Jan Emerson-Shea, a spokeswoman for the hospital association,
said the documents generally outlined what has been discussed but declined to
comment on specifics. She said talks were likely to continue through the
weekend.
"SEIU is looking for some kind of access to nonunion
workers," she said. "As of today, the hospitals' ability to provide
the scale that SEIU is seeking—we're not there."
The hospital association said California hospitals lose
nearly $6 billion a year treating Medi-Cal patients.

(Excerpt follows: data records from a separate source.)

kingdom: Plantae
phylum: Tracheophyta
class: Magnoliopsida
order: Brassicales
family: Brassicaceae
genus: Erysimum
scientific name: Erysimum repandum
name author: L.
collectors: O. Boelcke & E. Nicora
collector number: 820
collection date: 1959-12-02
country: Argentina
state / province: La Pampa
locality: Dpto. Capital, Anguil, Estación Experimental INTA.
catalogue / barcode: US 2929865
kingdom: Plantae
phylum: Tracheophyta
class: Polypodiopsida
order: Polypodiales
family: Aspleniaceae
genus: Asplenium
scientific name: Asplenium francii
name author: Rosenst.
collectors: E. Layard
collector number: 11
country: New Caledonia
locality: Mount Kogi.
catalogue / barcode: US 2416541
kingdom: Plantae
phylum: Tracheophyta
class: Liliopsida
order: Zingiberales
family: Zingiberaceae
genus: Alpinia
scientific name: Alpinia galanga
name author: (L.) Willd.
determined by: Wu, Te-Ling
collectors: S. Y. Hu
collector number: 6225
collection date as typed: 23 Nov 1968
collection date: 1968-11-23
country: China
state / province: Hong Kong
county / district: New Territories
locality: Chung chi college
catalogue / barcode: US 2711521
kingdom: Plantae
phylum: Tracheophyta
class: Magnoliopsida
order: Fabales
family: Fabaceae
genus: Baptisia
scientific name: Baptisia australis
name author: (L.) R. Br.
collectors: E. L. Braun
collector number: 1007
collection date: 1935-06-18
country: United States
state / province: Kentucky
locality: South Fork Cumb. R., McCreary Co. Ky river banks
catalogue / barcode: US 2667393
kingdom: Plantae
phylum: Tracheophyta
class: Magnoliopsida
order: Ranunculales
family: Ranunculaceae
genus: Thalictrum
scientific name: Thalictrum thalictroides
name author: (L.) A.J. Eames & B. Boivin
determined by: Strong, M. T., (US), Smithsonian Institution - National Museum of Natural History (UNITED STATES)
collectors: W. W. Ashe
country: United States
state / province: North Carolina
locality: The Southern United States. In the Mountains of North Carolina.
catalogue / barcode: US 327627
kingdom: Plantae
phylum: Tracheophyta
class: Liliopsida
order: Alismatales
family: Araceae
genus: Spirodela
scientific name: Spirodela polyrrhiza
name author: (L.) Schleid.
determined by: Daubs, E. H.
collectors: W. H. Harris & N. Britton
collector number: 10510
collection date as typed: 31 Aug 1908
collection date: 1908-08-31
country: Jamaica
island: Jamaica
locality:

Dave Regan, president of the SEIU's United Healthcare
Workers West, which says it has 150,000 health-care workers as members, said
Friday that the union has been talking with the hospital association for more
than two years to find strategies to reduce health-care costs, improve the
state's Medicaid system and "create a totally different paradigm for the
way unions and employers deal with each other."
"We have been exchanging proposals," he said
Friday. "We continue in discussions and we expect to continue talking
today and perhaps over the weekend," he added.
Mr. Regan said finding a smoother-than-typical path to union
organizing is part of the union's agenda, though he said the union isn't
seeking a deal that would forbid the association from "respectfully"
suggesting to workers that they shouldn't join the union. "We're not going
to disparage each other," he said. "We never said to the hospitals
that you can't give your point of view, and they've never said to us that
they're beyond criticism." Mr. Regan said the agreement being sought is
something other than a so-called "neutrality" deal.
"We're talking about working together on a scale that
is unprecedented for unions and employers," he said.